The power and the glory

Surely even the Police must realise that their latest demand to be able to arrest protesters for causing offence through the words they chant and the slogans on their placards and headbands is a step too far. Their justification that there is a "growing national and international perception" that the police have been too soft on extremist protesters, which has led to rising anger across the country is just too lame for words.

They argue: "The result has been to create an imbalance in public perception that is manifesting itself in passionate responses from elements of the community not traditionally given to publicly protesting. What we are seeing in effect is a rise in the politicisation of middle England and the emergence of a significant challenge for capital city policing."

Their proposal says that "There must be a clear message that we will not allow any extremist group to display banners or make public statements that clearly cause offence within the existing law."

There is a famous 'Not the Nine O'Clock News' sketch in which a policeman is carpeted by his superior for persistently arresting a black man because he considered that the victim was 'looking at him in a funny way'. Is this the sort of policing we are now being offered?

The director of Liberty, Shami Chakrabarti, is quite right when she says that the proposal "misunderstands the nature of law and free expression in a democracy and casts the police as censors in chief. It aims to protect people from 'offence' rather than harm, slates the CPS and muses wildly on 'public perceptions'."

The Police already have sufficient powers to arrest those people who are considered to be causing an incitement to civil disorder, violence or racial hatred. To add a new offence to that list would undermine the very basis of free speech and place the Police as judge and jury over our freedoms and our democratic rights. Even extremists have the right to peacefully state their views, that is the basis of democracy.
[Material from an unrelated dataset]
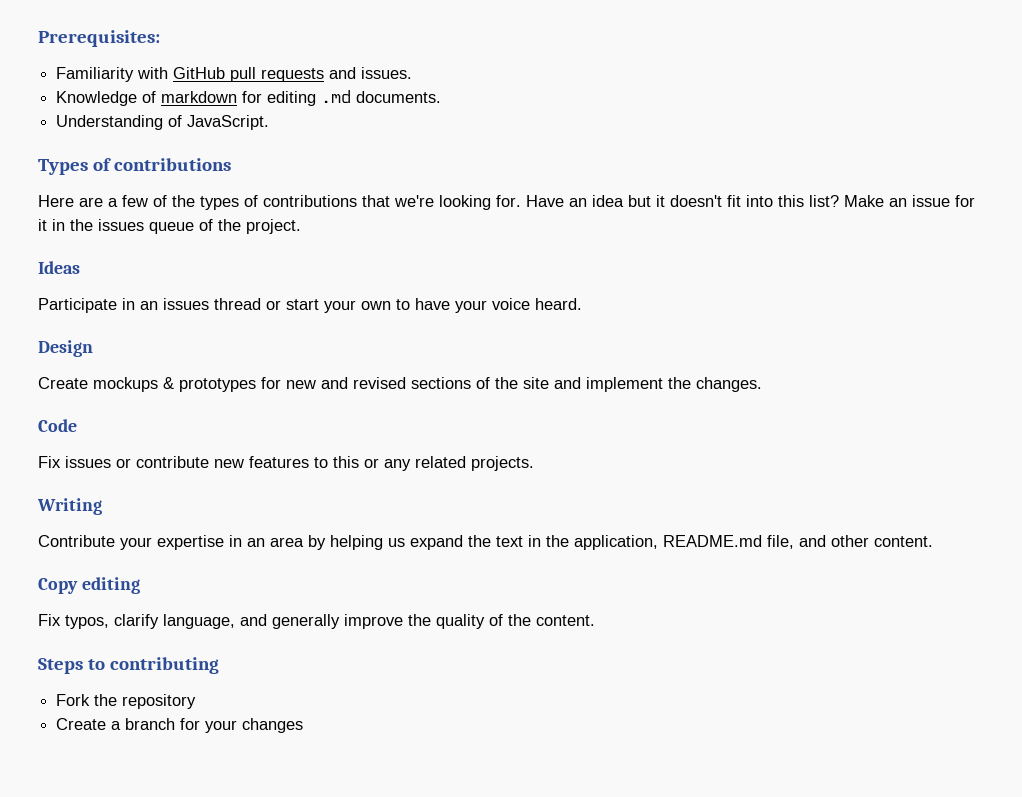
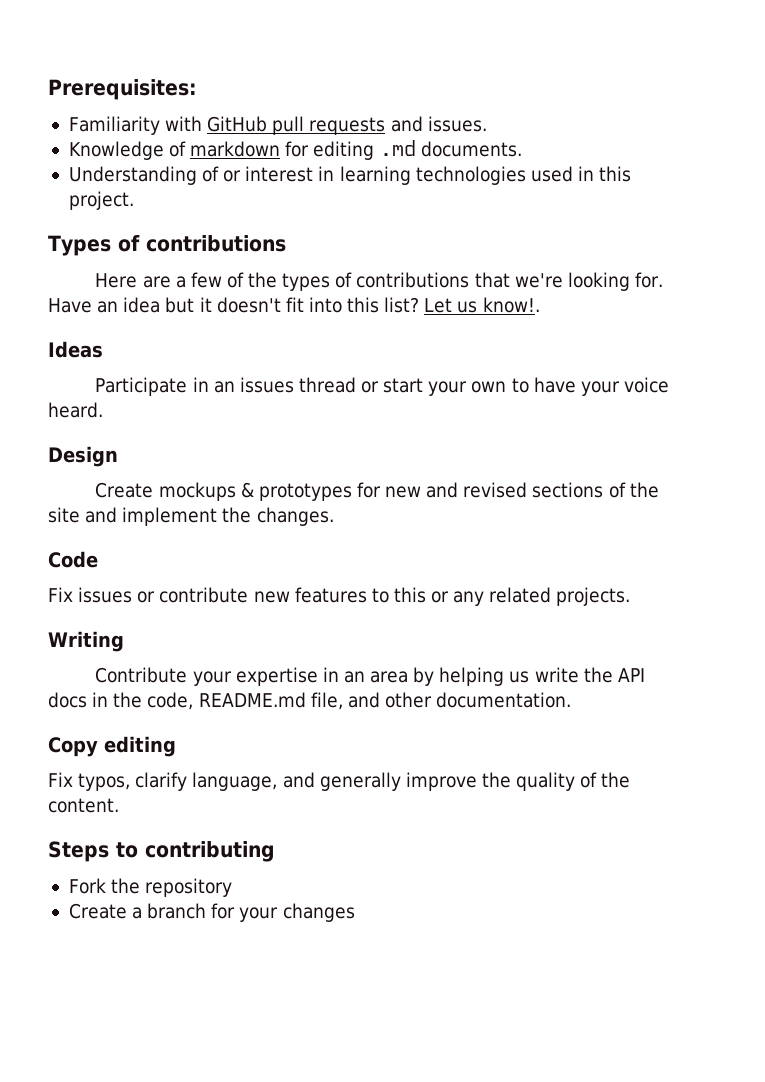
[187,115,270,130] JavaScript. -> [223,166,632,185] [68,191,134,210] or interest in learning technologies used in this project.
[844,195,975,207] [38,219,301,234] Make an issue for it in the issues queue of the project. -> [424,297,540,313] Let us know!.
[410,535,658,550] expand the text in the application, -> [534,667,645,683] [48,692,194,710] write the API docs in the code,
[874,536,933,547] content. -> [436,692,572,708] documentation.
It is bad enough that we can no longer peacefully gather to express our views outside the British Parliament without that restriction being extended to cover the whole country.

These sorts of powers are inappropriate and unnecessary. They would become the paving stones of a police state and an excuse to suppress dissent whereever it rears its head. The worrying thing is that they might prove attractive to an increasingly beleaguered New Labour Government. They would do well to remember that one day the boot will be on the other foot.